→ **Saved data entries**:

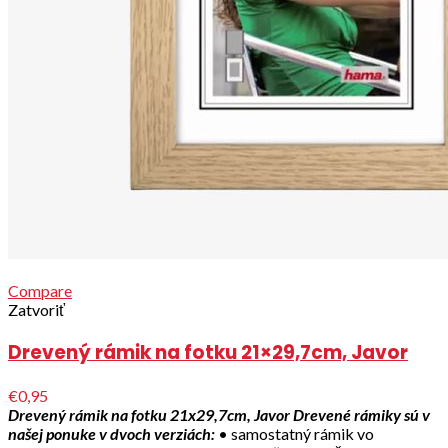
Compare
Zatvoriť
Drevený rámik na fotku 21×29,7cm, Javor
€0,95
Drevený rámik na fotku 21x29,7cm, Javor
Drevené rámiky sú v
našej ponuke v dvoch verziách:
• samostatný rámik vo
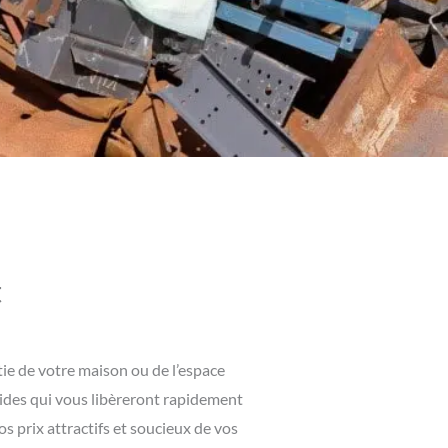
t
ie de votre maison ou de l’espace
pides qui vous libèreront rapidement
 prix attractifs et soucieux de vos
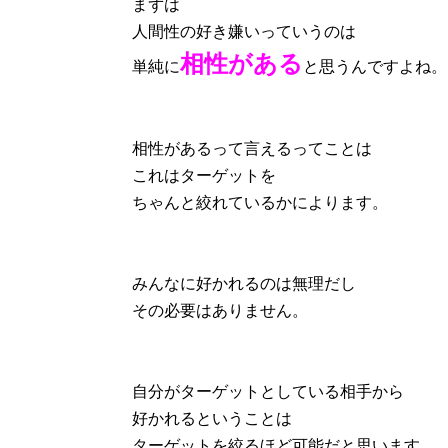
まずは
人間性の好き嫌いっていうのは
相性がある
単純に
と思うんですよね。
相性があるって言えるってことは
これはターゲットを
ちゃんと絞れているかによります。
みんなに好かれるのは無理だし
その必要はありません。
自分がターゲットとしている相手から
好かれるということは
ターゲットを絞るほど可能だと思います。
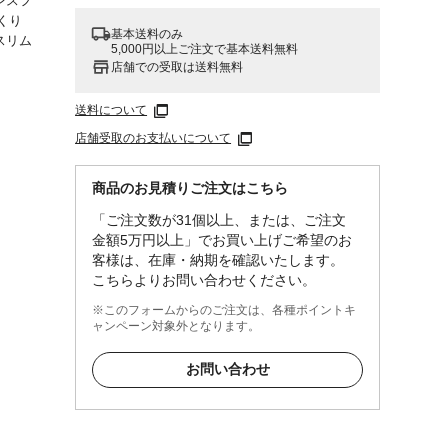
レスフ
くり
基本送料のみ
スリム
5,000円以上ご注文で基本送料無料
店舗での受取は送料無料
送料について
カ
プロ
店舗受取のお支払いについて
ター
樹
商品のお見積りご注文はこちら
アセタ
「ご注文数が31個以上、または、ご注文
金額5万円以上」でお買い上げご希望のお
客様は、在庫・納期を確認いたします。
こちらよりお問い合わせください。
※このフォームからのご注文は、各種ポイントキ
ャンペーン対象外となります。
お問い合わせ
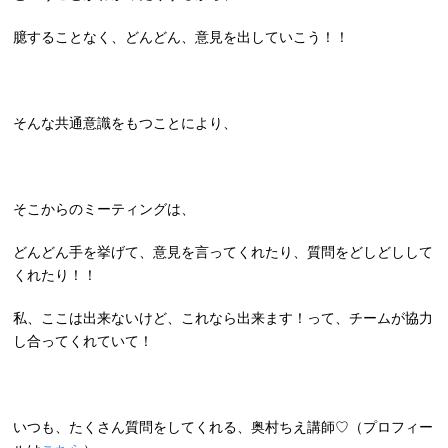
臆することなく、どんどん、意見を出していこう！！
そんな共通意識をもつことにより、
そこからのミーティングは、
どんどん手を挙げて、意見を言ってくれたり、質問をどしどしして
くれたり！！
私、ここは出来ないけど、これなら出来ます！って、チームが協力
し合ってくれていて！
いつも、たくさん質問をしてくれる、奥村ちえ講師♡（プロフィー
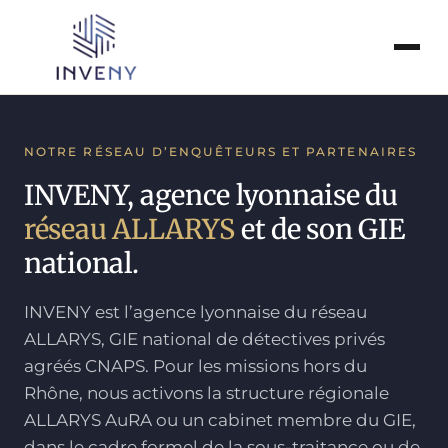
Entreprises
NOTRE RÉSEAU D’ENQUÊTEURS ET PARTENAIRES
Particuliers
INVENY, agence lyonnaise du
réseau ALLARYS
et de son GIE
Collectivités
national.
Pénal
INVENY est l’agence lyonnaise du réseau
ALLARYS, GIE national de détectives privés
Tarifs
agréés CNAPS. Pour les missions hors du
Rhône, nous activons la structure régionale
À propos
ALLARYS AuRA ou un cabinet membre du GIE,
dans le cadre formel de la sous-traitance ou de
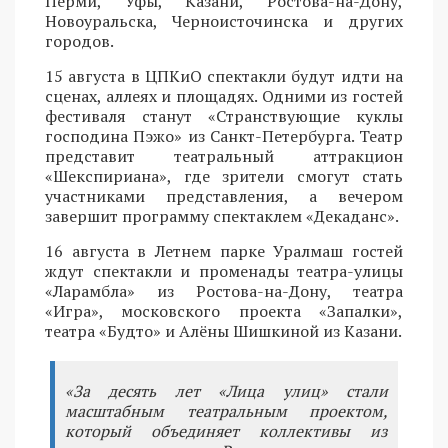
Перми, Уфы, Казани, Ростова-на-Дону,
Новоуральска, Черноисточинска и других
городов.
15 августа в ЦПКиО спектакли будут идти на
сценах, аллеях и площадях. Одними из гостей
фестиваля станут «Странствующие куклы
господина Пэжо» из Санкт-Петербурга. Театр
представит театральный аттракцион
«Шекспириана», где зрители смогут стать
участниками представления, а вечером
завершит программу спектаклем «Декаданс».
16 августа в Летнем парке Уралмаш гостей
ждут спектакли и променады театра-улицы
«Ларамбла» из Ростова-на-Дону, театра
«Игра», московского проекта «Запалки»,
театра «Будто» и Алёны Шишкиной из Казани.
«За десять лет «Лица улиц» стали
масштабным театральным проектом,
который объединяет коллективы из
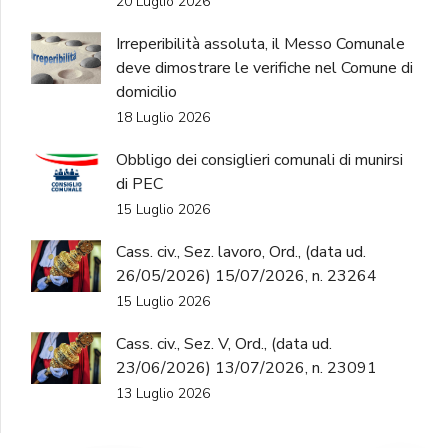
20 Luglio 2026
Irreperibilità assoluta, il Messo Comunale
deve dimostrare le verifiche nel Comune di
domicilio
18 Luglio 2026
Obbligo dei consiglieri comunali di munirsi
di PEC
15 Luglio 2026
Cass. civ., Sez. lavoro, Ord., (data ud.
26/05/2026) 15/07/2026, n. 23264
15 Luglio 2026
Cass. civ., Sez. V, Ord., (data ud.
23/06/2026) 13/07/2026, n. 23091
13 Luglio 2026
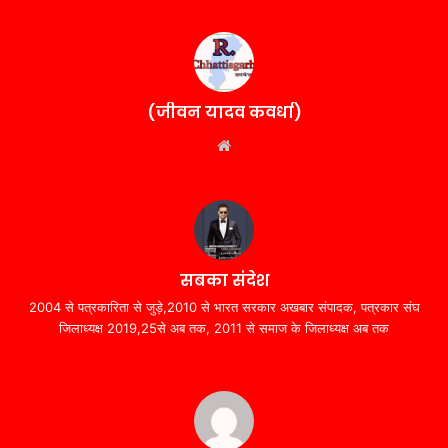
(जीवन यादव कवर्धा)
Website
सबका संदेश
2004 से पत्रकारिता से जुड़े,2010 से भारत सरकार अखबार संपादक, पत्रकार संघ
जिलाध्यक्ष 2019,25से अब तक, 2011 से समाज के जिलाध्यक्ष अब तक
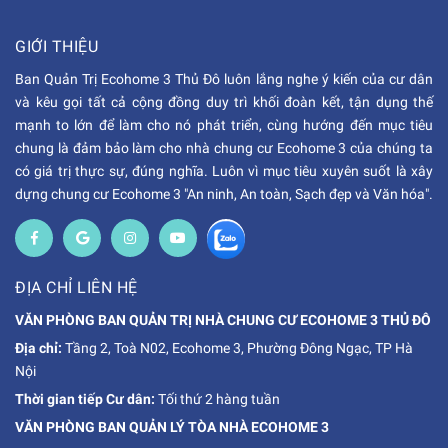
GIỚI THIỆU
Ban Quản Trị Ecohome 3 Thủ Đô luôn lắng nghe ý kiến của cư dân
và kêu gọi tất cả cộng đồng duy trì khối đoàn kết, tận dụng thế
mạnh to lớn để làm cho nó phát triển, cùng hướng đến mục tiêu
chung là đảm bảo làm cho nhà chung cư Ecohome 3 của chúng ta
có giá trị thực sự, đúng nghĩa. Luôn vì mục tiêu xuyên suốt là xây
dựng chung cư Ecohome 3 "An ninh, An toàn, Sạch đẹp và Văn hóa".
ĐỊA CHỈ LIÊN HỆ
VĂN PHÒNG BAN QUẢN TRỊ NHÀ CHUNG CƯ ECOHOME 3 THỦ ĐÔ
Địa chỉ:
Tầng 2, Toà N02, Ecohome 3, Phường Đông Ngạc, TP Hà
Nội
Thời gian tiếp Cư dân:
Tối thứ 2 hàng tuần
VĂN PHÒNG BAN QUẢN LÝ TÒA NHÀ ECOHOME 3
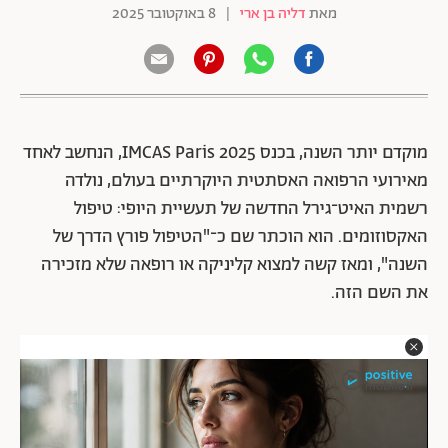
מאת
דליה בן ארי
|
8 באוקטובר 2025
מוקדם יותר השנה, בכנס IMCAS Paris 2025, הנחשב לאחד
מאירועי הרפואה האסתטית היוקרתיים בעולם, נולדה
רשמית האיט־גירל החדשה של תעשיית היופי: טיפול
האקסוזומים. הוא הוכתר שם כ־"הטיפול פורץ הדרך של
השנה", ומאז קשה למצוא קליניקה או רופאה שלא מזכירה
את השם הזה.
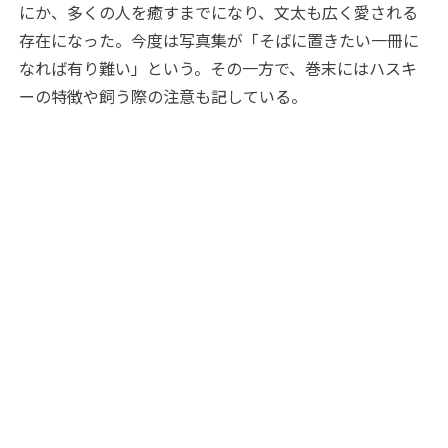
にか、多くの人を癒すまでになり、文太も広く愛される
存在になった。今度は写真集が「そばに置きたい一冊に
なれば有り難い」という。その一方で、巻末にはハスキ
ーの特徴や飼う際の注意も記している。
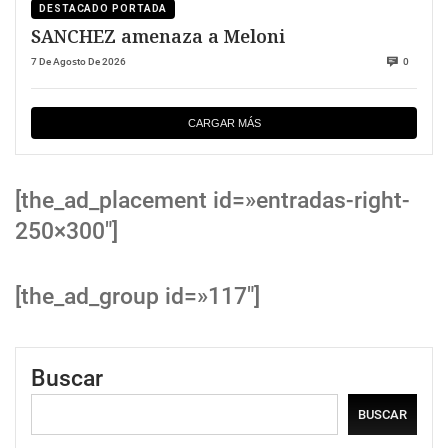
DESTACADO PORTADA
SANCHEZ amenaza a Meloni
7 De Agosto De 2026
0
CARGAR MÁS
[the_ad_placement id=»entradas-right-
250×300″]
[the_ad_group id=»117″]
Buscar
BUSCAR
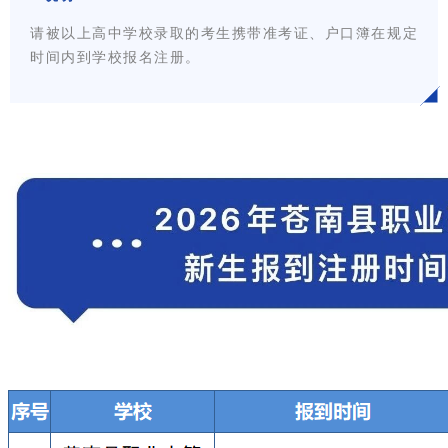
请被以上高中学校录取的考生携带准考证、户口簿在规定
时间内到学校报名注册。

→ **Exercise instructions**:
Reproduce all of the lines above without changes, leaving out the pictures.

→ **Task output**:
Compare
Zatvoriť
Drevený rámik na fotku 21×29,7cm, Javor
€0,95
Drevený rámik na fotku 21x29,7cm, Javor
Drevené rámiky sú v
našej ponuke v dvoch verziách:
• samostatný rámik vo
t
ie de votre maison ou de l’espace
pides qui vous libèreront rapidement
 prix attractifs et soucieux de vos
まずは
人間性の好き嫌いっていうのは
相性がある
単純に
と思うんですよね。
相性があるって言えるってことは
これはターゲットを
ちゃんと絞れているかによります。
みんなに好かれるのは無理だし
その必要はありません。
自分がターゲットとしている相手から
好かれるということは
ターゲットを絞るほど可能だと思います。
レスフ
くり
基本送料のみ
スリム
5,000円以上ご注文で基本送料無料
店舗での受取は送料無料
送料について
カ
プロ
店舗受取のお支払いについて
ター
樹
商品のお見積りご注文はこちら
アセタ
「ご注文数が31個以上、または、ご注文
金額5万円以上」でお買い上げご希望のお
客様は、在庫・納期を確認いたします。
こちらよりお問い合わせください。
※このフォームからのご注文は、各種ポイントキ
ャンペーン対象外となります。
お問い合わせ
臆することなく、どんどん、意見を出していこう！！
そんな共通意識をもつことにより、
そこからのミーティングは、
どんどん手を挙げて、意見を言ってくれたり、質問をどしどしして
くれたり！！
私、ここは出来ないけど、これなら出来ます！って、チームが協力
し合ってくれていて！
いつも、たくさん質問をしてくれる、奥村ちえ講師♡（プロフィー
Entreprises
NOTRE RÉSEAU D’ENQUÊTEURS ET PARTENAIRES
Particuliers
INVENY, agence lyonnaise du
réseau ALLARYS
et de son GIE
Collectivités
national.
Pénal
INVENY est l’agence lyonnaise du réseau
ALLARYS, GIE national de détectives privés
Tarifs
agréés CNAPS. Pour les missions hors du
Rhône, nous activons la structure régionale
À propos
ALLARYS AuRA ou un cabinet membre du GIE,
dans le cadre formel de la sous-traitance ou de
Перми, Уфы, Казани, Ростова-на-Дону,
Новоуральска, Черноисточинска и других
городов.
15 августа в ЦПКиО спектакли будут идти на
сценах, аллеях и площадях. Одними из гостей
фестиваля станут «Странствующие куклы
господина Пэжо» из Санкт-Петербурга. Театр
представит театральный аттракцион
«Шекспириана», где зрители смогут стать
участниками представления, а вечером
завершит программу спектаклем «Декаданс».
16 августа в Летнем парке Уралмаш гостей
ждут спектакли и променады театра-улицы
«Ларамбла» из Ростова-на-Дону, театра
«Игра», московского проекта «Запалки»,
театра «Будто» и Алёны Шишкиной из Казани.
«За десять лет «Лица улиц» стали
масштабным театральным проектом,
который объединяет коллективы из
20 Luglio 2026
Irreperibilità assoluta, il Messo Comunale
deve dimostrare le verifiche nel Comune di
domicilio
18 Luglio 2026
Obbligo dei consiglieri comunali di munirsi
di PEC
15 Luglio 2026
Cass. civ., Sez. lavoro, Ord., (data ud.
26/05/2026) 15/07/2026, n. 23264
15 Luglio 2026
Cass. civ., Sez. V, Ord., (data ud.
23/06/2026) 13/07/2026, n. 23091
13 Luglio 2026
(जीवन यादव कवर्धा)
Website
सबका संदेश
2004 से पत्रकारिता से जुड़े,2010 से भारत सरकार अखबार संपादक, पत्रकार संघ
जिलाध्यक्ष 2019,25से अब तक, 2011 से समाज के जिलाध्यक्ष अब तक
GIỚI THIỆU
Ban Quản Trị Ecohome 3 Thủ Đô luôn lắng nghe ý kiến của cư dân
và kêu gọi tất cả cộng đồng duy trì khối đoàn kết, tận dụng thế
mạnh to lớn để làm cho nó phát triển, cùng hướng đến mục tiêu
chung là đảm bảo làm cho nhà chung cư Ecohome 3 của chúng ta
có giá trị thực sự, đúng nghĩa. Luôn vì mục tiêu xuyên suốt là xây
dựng chung cư Ecohome 3 "An ninh, An toàn, Sạch đẹp và Văn hóa".
ĐỊA CHỈ LIÊN HỆ
VĂN PHÒNG BAN QUẢN TRỊ NHÀ CHUNG CƯ ECOHOME 3 THỦ ĐÔ
Địa chỉ:
Tầng 2, Toà N02, Ecohome 3, Phường Đông Ngạc, TP Hà
Nội
Thời gian tiếp Cư dân:
Tối thứ 2 hàng tuần
VĂN PHÒNG BAN QUẢN LÝ TÒA NHÀ ECOHOME 3
מאת
דליה בן ארי
|
8 באוקטובר 2025
מוקדם יותר השנה, בכנס IMCAS Paris 2025, הנחשב לאחד
מאירועי הרפואה האסתטית היוקרתיים בעולם, נולדה
רשמית האיט־גירל החדשה של תעשיית היופי: טיפול
האקסוזומים. הוא הוכתר שם כ־"הטיפול פורץ הדרך של
השנה", ומאז קשה למצוא קליניקה או רופאה שלא מזכירה
את השם הזה.
にか、多くの人を癒すまでになり、文太も広く愛される
存在になった。今度は写真集が「そばに置きたい一冊に
なれば有り難い」という。その一方で、巻末にはハスキ
ーの特徴や飼う際の注意も記している。
DESTACADO PORTADA
SANCHEZ amenaza a Meloni
7 De Agosto De 2026
0
CARGAR MÁS
[the_ad_placement id=»entradas-right-
250×300″]
[the_ad_group id=»117″]
Buscar
BUSCAR
请被以上高中学校录取的考生携带准考证、户口簿在规定
时间内到学校报名注册。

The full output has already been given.